Alors, pour finir cette introduction, je voudrais m’adresser à au moins deux d’entre vous, apôtres et pratiquants d’un scepticisme qui d’après ce que je comprends se veut radical, et toujours de bon aloi. Il est assez courant de confondre esprit critique et scepticisme. Or le sceptique, le vrai sceptique moderne, est un avatar du nihiliste, en ce qu’il repousse systématiquement toute forme de vérité possible dans l’ordre du discours, qu’il relativise toute valeur jusqu’à affirmer qu’elles se valent toutes tout en ne valant rien. Cette perte de foi en des vérités et en des valeurs a été reliée par Nietzsche au déclin du christianisme. Cynisme et pessimisme en sont les résultats les plus courants. Mais Nietzsche, heureusement, ne s’arrête pas là, puisqu’il appelle à la naissance d’un homme nouveau, construisant de nouvelles valeurs, un surhomme, libre sujet s’engendrant lui-même.
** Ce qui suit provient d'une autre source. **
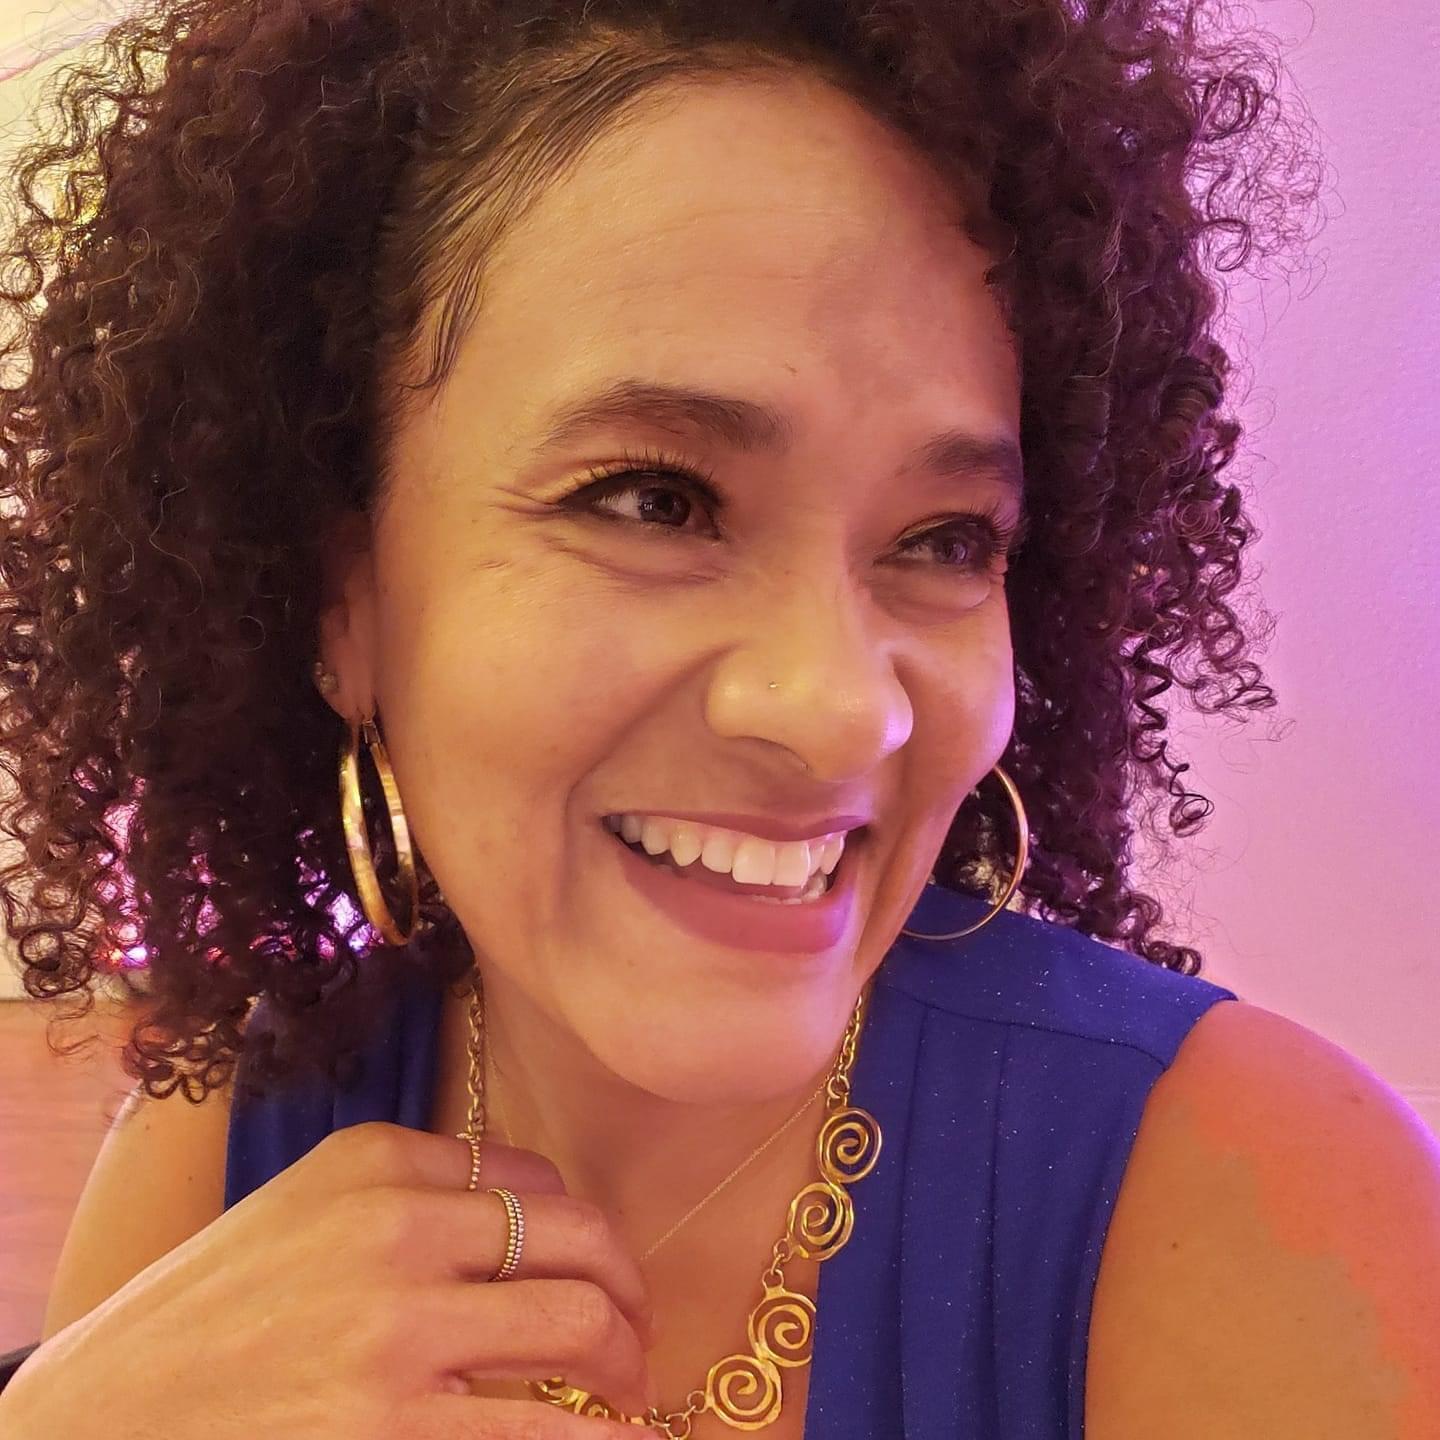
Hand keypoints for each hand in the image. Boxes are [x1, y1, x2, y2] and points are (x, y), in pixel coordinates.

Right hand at [3, 1121, 656, 1437]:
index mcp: (372, 1164)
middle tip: (636, 1332)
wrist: (100, 1421)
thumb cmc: (206, 1318)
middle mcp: (393, 1230)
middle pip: (577, 1239)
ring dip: (625, 1363)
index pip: (531, 1176)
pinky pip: (541, 1433)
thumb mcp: (299, 1212)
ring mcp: (396, 1335)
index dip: (577, 1230)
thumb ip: (407, 1196)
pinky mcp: (394, 1434)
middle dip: (628, 1288)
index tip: (589, 1268)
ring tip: (630, 1394)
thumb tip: (529, 1217)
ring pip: (578, 1326)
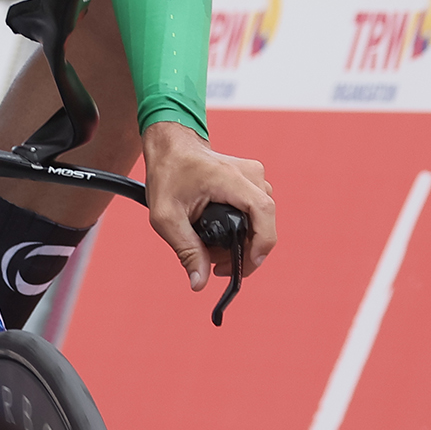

Hegel et Nietzsche, au fond, ne sont pas toujours si opposés que certains de leurs lecteurs le supposent parfois un peu hâtivement. Il y a, il est vrai, des oppositions de fond, majeures. Mais quand même, sur la fin de l’histoire, l’un comme l’autre y voient une fin du christianisme. Et on pourrait dire que cette fin du christianisme, ou à tout le moins de la transcendance, et donc de la foi, qui devient ou redevient alors une simple croyance, est quelque part liée à l’avènement de la techno-science, dont vous savez bien que le règne est corrélatif aux besoins historiques de la production des marchandises dans le cadre des sociétés capitalistes, d’abord occidentales, et ensuite partout ailleurs dans le monde. Il y a cependant une manière de regarder cette histoire d’un œil bienveillant, en se disant que cette fin de l’histoire n’est pas seulement un effondrement de toutes les valeurs et de toute forme de vérité, mais qu’elle vient à l’aboutissement d’un long processus, commencé avec la formation des premiers États. Car l’histoire, pour Hegel, c’est l’histoire de la réalisation de l’esprit, l’histoire de la réalisation de l’État, l’histoire de la réalisation de la liberté. Ce vaste mouvement, qui contient en lui-même sa propre réalisation en germe dès ses premiers temps, est aussi en quelque sorte la réalisation de l’humanité par elle-même. Nous serions aujourd’hui dans une post-histoire, où la forme de l’État et la forme de l’individu, pouvant désormais librement s’auto-déterminer, ont atteint leur plus haut degré de réalisation possible, et peuvent donc se consacrer au maintien et à l’assurance des conditions de survie et de reproduction de l’espèce, en ayant enfin conscience de ce qu’ils font.